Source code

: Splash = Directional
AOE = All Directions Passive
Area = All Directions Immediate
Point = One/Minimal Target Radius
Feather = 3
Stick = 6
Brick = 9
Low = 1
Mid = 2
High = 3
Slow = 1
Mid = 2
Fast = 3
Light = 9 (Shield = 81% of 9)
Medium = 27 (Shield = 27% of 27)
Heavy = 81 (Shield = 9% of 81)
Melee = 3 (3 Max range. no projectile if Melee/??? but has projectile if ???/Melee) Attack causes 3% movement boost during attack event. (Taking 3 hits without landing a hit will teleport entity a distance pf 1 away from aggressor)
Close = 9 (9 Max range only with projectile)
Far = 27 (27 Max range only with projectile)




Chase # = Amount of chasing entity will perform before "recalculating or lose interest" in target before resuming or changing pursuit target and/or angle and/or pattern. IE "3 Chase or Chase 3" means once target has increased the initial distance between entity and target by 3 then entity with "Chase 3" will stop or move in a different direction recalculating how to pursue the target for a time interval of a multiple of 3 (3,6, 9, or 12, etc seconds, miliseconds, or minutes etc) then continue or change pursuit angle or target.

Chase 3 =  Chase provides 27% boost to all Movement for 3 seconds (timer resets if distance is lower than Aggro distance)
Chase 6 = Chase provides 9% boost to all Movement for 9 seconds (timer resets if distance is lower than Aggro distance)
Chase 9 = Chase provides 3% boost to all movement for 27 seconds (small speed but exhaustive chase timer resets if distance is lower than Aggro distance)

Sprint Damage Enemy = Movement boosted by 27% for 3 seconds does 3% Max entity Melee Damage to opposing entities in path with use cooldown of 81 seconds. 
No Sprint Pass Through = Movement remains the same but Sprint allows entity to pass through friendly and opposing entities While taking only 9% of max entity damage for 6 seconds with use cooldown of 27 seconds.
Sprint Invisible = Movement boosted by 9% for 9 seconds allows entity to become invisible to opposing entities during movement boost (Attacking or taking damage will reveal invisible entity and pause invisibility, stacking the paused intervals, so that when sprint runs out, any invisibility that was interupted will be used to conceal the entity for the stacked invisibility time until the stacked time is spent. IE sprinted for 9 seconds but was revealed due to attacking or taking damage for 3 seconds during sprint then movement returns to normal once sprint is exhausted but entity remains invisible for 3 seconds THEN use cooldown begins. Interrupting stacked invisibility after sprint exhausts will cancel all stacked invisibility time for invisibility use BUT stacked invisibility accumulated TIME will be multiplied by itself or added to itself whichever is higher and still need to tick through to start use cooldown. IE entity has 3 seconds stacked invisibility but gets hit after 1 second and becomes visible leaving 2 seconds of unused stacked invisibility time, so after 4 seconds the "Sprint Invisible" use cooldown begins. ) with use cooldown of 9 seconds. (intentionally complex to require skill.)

_WORK INSTRUCTION_
Please render the listing above as a JSON list of strings, one string per line, omitting blank lines.

_RESPONSE TO THE EXERCISE_
[
  "Source code",
  ": Splash = Directional",
  "AOE = All Directions Passive",
  "Area = All Directions Immediate",
  "Point = One/Minimal Target Radius",
  "Feather = 3",
  "Stick = 6",
  "Brick = 9",
  "Low = 1",
  "Mid = 2",
  "High = 3",
  "Slow = 1",
  "Mid = 2",
  "Fast = 3",
  "Light = 9 (Shield = 81% of 9)",
  "Medium = 27 (Shield = 27% of 27)",
  "Heavy = 81 (Shield = 9% of 81)",
  "Melee = 3 (3 Max range. no projectile if Melee/??? but has projectile if ???/Melee) Attack causes 3% movement boost during attack event. (Taking 3 hits without landing a hit will teleport entity a distance pf 1 away from aggressor)",
  "Close = 9 (9 Max range only with projectile)",
  "Far = 27 (27 Max range only with projectile)",
  "Chase # = Amount of chasing entity will perform before \"recalculating or lose interest\" in target before resuming or changing pursuit target and/or angle and/or pattern. IE \"3 Chase or Chase 3\" means once target has increased the initial distance between entity and target by 3 then entity with \"Chase 3\" will stop or move in a different direction recalculating how to pursue the target for a time interval of a multiple of 3 (3,6, 9, or 12, etc seconds, miliseconds, or minutes etc) then continue or change pursuit angle or target.",
  "Chase 3 =  Chase provides 27% boost to all Movement for 3 seconds (timer resets if distance is lower than Aggro distance)",
  "Chase 6 = Chase provides 9% boost to all Movement for 9 seconds (timer resets if distance is lower than Aggro distance)",
  "Chase 9 = Chase provides 3% boost to all movement for 27 seconds (small speed but exhaustive chase timer resets if distance is lower than Aggro distance)",
  "Sprint Damage Enemy = Movement boosted by 27% for 3 seconds does 3% Max entity Melee Damage to opposing entities in path with use cooldown of 81 seconds. ",
  "No Sprint Pass Through = Movement remains the same but Sprint allows entity to pass through friendly and opposing entities While taking only 9% of max entity damage for 6 seconds with use cooldown of 27 seconds.",
  "Sprint Invisible = Movement boosted by 9% for 9 seconds allows entity to become invisible to opposing entities during movement boost (Attacking or taking damage will reveal invisible entity and pause invisibility, stacking the paused intervals, so that when sprint runs out, any invisibility that was interupted will be used to conceal the entity for the stacked invisibility time until the stacked time is spent. IE sprinted for 9 seconds but was revealed due to attacking or taking damage for 3 seconds during sprint then movement returns to normal once sprint is exhausted but entity remains invisible for 3 seconds THEN use cooldown begins. Interrupting stacked invisibility after sprint exhausts will cancel all stacked invisibility time for invisibility use BUT stacked invisibility accumulated TIME will be multiplied by itself or added to itself whichever is higher and still need to tick through to start use cooldown. IE entity has 3 seconds stacked invisibility but gets hit after 1 second and becomes visible leaving 2 seconds of unused stacked invisibility time, so after 4 seconds the \"Sprint Invisible\" use cooldown begins. ) with use cooldown of 9 seconds. (intentionally complex to require skill.)"
]